In the listing below, find each line that holds "piersi" and list it.

= = = = = = =

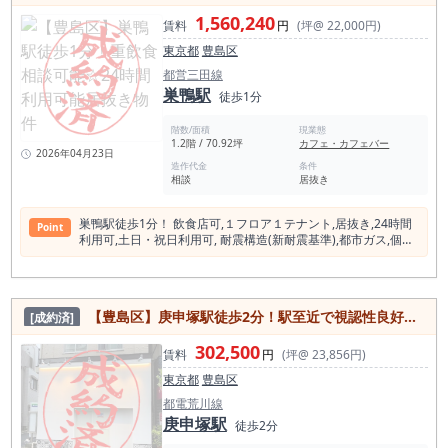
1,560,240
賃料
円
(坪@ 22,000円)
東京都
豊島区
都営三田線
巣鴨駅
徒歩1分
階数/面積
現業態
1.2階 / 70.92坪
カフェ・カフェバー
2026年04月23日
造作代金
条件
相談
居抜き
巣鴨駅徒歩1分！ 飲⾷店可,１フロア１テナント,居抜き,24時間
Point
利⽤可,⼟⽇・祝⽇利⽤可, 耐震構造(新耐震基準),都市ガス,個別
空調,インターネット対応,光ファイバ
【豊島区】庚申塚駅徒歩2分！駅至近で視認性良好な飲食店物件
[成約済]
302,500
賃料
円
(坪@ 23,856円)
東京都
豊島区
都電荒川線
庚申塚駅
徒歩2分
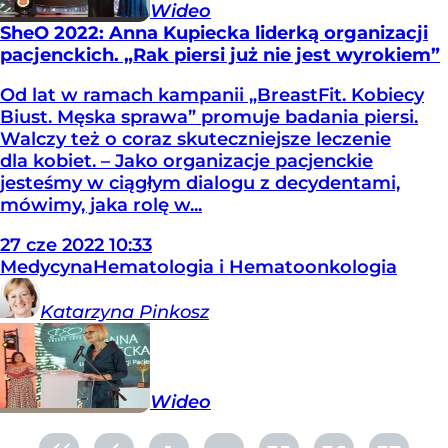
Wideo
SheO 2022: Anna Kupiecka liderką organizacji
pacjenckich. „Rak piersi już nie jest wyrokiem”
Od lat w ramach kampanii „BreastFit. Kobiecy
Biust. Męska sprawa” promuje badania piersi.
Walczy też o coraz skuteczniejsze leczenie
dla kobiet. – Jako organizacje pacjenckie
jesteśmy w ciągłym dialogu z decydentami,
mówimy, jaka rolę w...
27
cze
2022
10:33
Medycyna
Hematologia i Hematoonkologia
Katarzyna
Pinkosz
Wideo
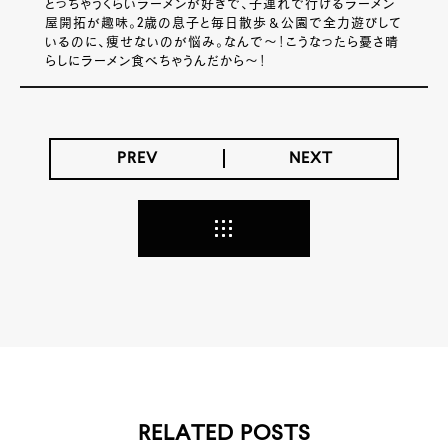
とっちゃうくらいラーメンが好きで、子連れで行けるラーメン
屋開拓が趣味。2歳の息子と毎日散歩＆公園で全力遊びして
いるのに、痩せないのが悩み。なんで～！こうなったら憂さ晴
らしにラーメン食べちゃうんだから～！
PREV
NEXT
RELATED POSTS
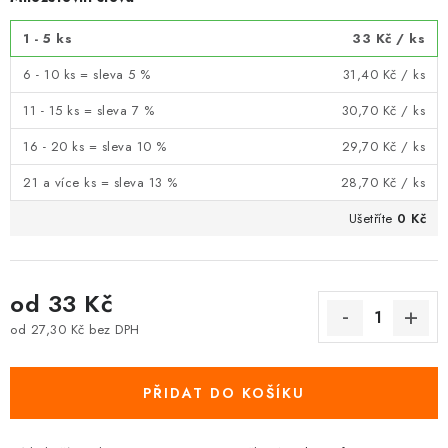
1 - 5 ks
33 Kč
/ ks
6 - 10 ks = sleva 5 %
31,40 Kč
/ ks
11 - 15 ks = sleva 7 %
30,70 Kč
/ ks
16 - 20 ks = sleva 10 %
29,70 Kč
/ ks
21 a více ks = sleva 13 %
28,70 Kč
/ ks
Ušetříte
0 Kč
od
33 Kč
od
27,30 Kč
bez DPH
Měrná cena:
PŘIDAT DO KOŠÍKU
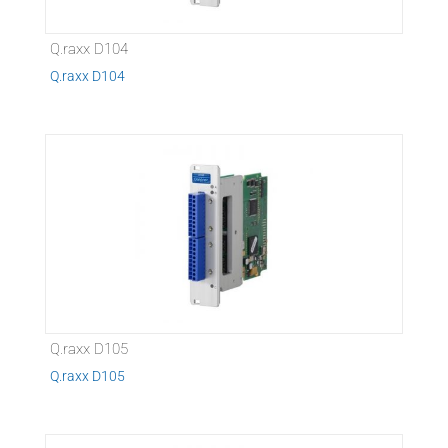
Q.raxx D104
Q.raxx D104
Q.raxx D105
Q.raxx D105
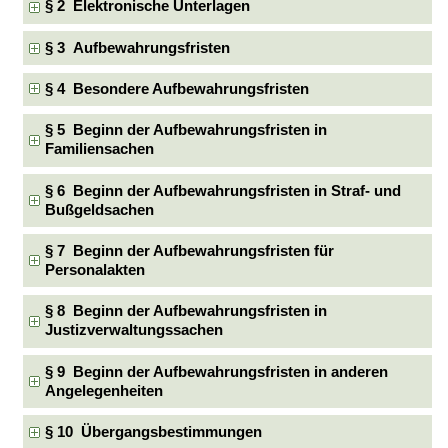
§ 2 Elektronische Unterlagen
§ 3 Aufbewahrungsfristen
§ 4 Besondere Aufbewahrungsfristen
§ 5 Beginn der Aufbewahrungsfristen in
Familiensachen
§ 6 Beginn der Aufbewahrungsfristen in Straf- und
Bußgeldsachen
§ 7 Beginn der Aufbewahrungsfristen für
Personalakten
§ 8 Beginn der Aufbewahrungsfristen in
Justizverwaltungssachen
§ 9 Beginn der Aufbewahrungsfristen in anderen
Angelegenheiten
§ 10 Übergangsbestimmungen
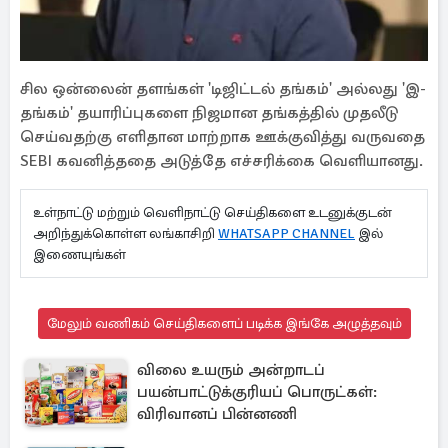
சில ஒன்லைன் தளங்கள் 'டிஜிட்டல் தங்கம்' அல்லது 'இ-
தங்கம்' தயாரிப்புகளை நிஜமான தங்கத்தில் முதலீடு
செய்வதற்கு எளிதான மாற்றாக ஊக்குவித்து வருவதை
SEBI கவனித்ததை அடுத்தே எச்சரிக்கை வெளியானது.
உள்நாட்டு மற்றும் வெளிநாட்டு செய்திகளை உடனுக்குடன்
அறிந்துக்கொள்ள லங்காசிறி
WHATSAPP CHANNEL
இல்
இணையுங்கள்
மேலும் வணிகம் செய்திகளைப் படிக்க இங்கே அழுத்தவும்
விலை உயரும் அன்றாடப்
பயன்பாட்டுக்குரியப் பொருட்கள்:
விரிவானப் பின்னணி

= = = = = = =

> **EXERCISE ANSWER**:
pacjenckich. „Rak piersi już nie jest wyrokiem”
Biust. Męska sprawa” promuje badania piersi.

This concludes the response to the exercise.